- Work item -
Set down every line of text in the rows below word for word, omitting the pictures.

- Data extracts -
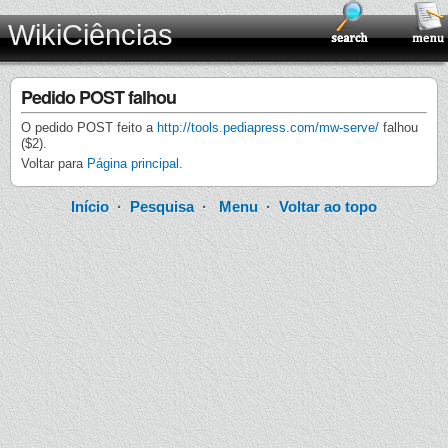
WikiCiências
Pedido POST falhou
O pedido POST feito a
http://tools.pediapress.com/mw-serve/
falhou
($2).
Voltar para
Página principal
.
Início
·
Pesquisa
·
Menu
·
Voltar ao topo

- Result for this exercise -
WikiCiências
Pedido POST falhou
O pedido POST feito a
http://tools.pediapress.com/mw-serve/
falhou
($2).
Voltar para
Página principal
.
Início
·
Pesquisa
·
Menu
·
Voltar ao topo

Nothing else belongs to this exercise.